What is expected. Reproduce the news article about Wadena County's cafeteria plan overpayment word for word, from its headline to its final sentence.
*** Opening of Passage ***
A $500,000 mistake?
If what Human Resources Consultant Mike Gibson told the Wadena County Board Monday morning turns out to be correct, the county has overpaid its employees through a cafeteria plan to the tune of a half-million dollars -- and it's still happening.
Gibson told commissioners he was alerted to the problem when a county employee asked him what should be done about a pending shortfall in the cafeteria funds account. Through investigation, Gibson said, he learned the county's employee benefits manual -- and more importantly their paychecks -- haven't matched the contract that was negotiated between their union and the county since 2005.
That potential error could add up to more than $100,000 per year.
A cafeteria plan is a separate pot of pre-tax dollars an entity like Wadena County can use for certain benefit expenses, according to the Internal Revenue Service.
In 2000, Wadena County established its cafeteria program -- sometimes called a Section 125 program after the tax code provision that allows it.
In that plan, the county sets aside the money to pay premiums on three employee benefits: life insurance, disability coverage and health premiums.
*** Close of Passage ***
*** Opening of Entries provided ***
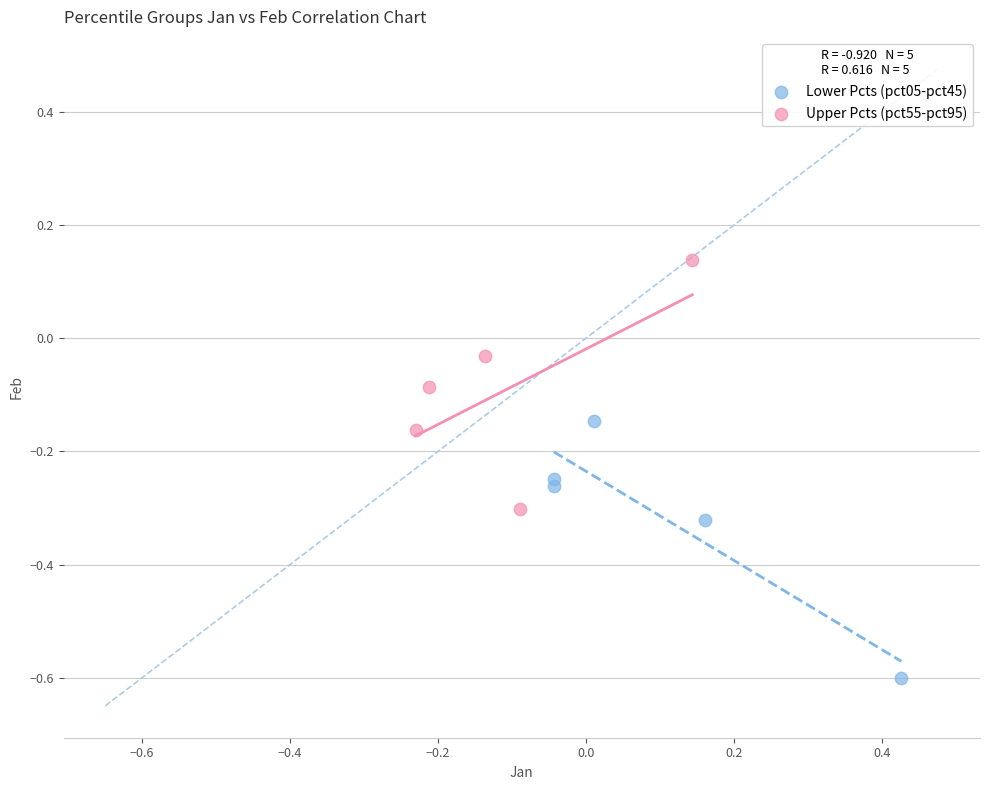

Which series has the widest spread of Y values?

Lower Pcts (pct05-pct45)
*** Close of Entries provided ***
*** Opening of Entries provided ***
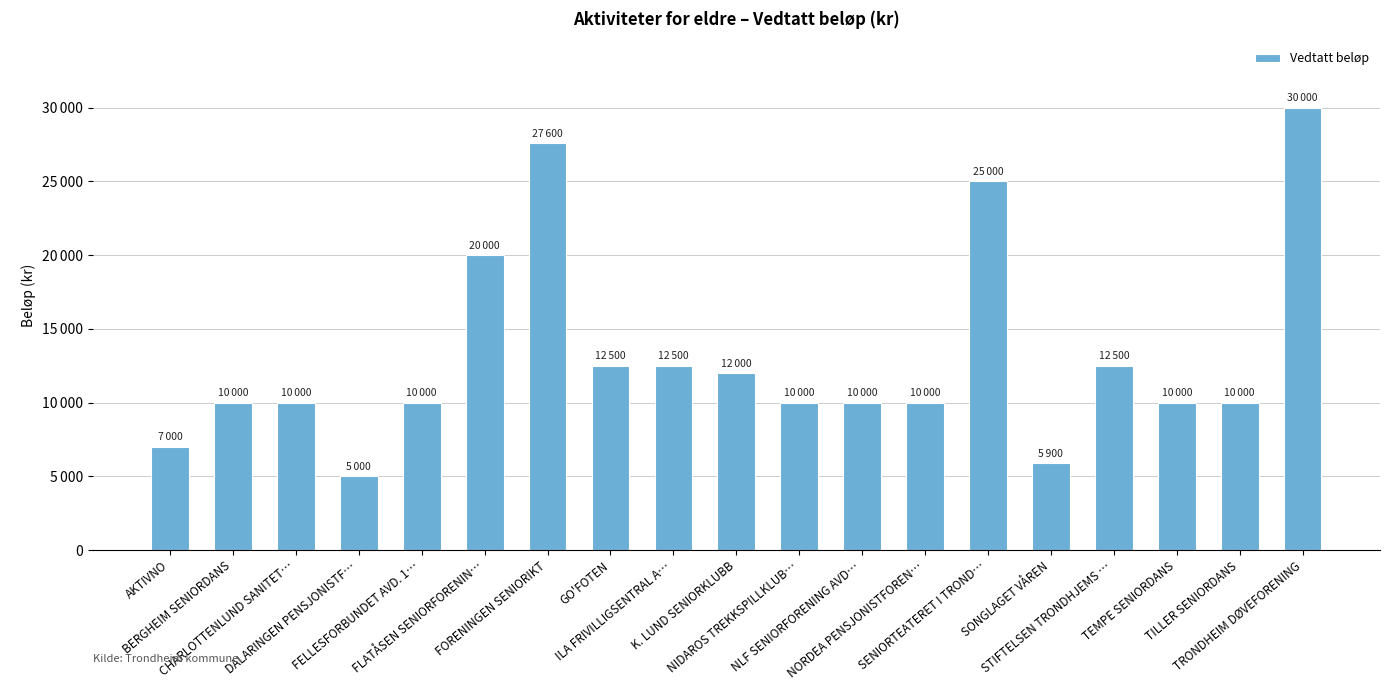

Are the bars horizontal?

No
*** Close of Entries provided ***
Output.
A $500,000 mistake?
If what Human Resources Consultant Mike Gibson told the Wadena County Board Monday morning turns out to be correct, the county has overpaid its employees through a cafeteria plan to the tune of a half-million dollars -- and it's still happening.
Gibson told commissioners he was alerted to the problem when a county employee asked him what should be done about a pending shortfall in the cafeteria funds account. Through investigation, Gibson said, he learned the county's employee benefits manual -- and more importantly their paychecks -- haven't matched the contract that was negotiated between their union and the county since 2005.
That potential error could add up to more than $100,000 per year.
A cafeteria plan is a separate pot of pre-tax dollars an entity like Wadena County can use for certain benefit expenses, according to the Internal Revenue Service.
In 2000, Wadena County established its cafeteria program -- sometimes called a Section 125 program after the tax code provision that allows it.
In that plan, the county sets aside the money to pay premiums on three employee benefits: life insurance, disability coverage and health premiums.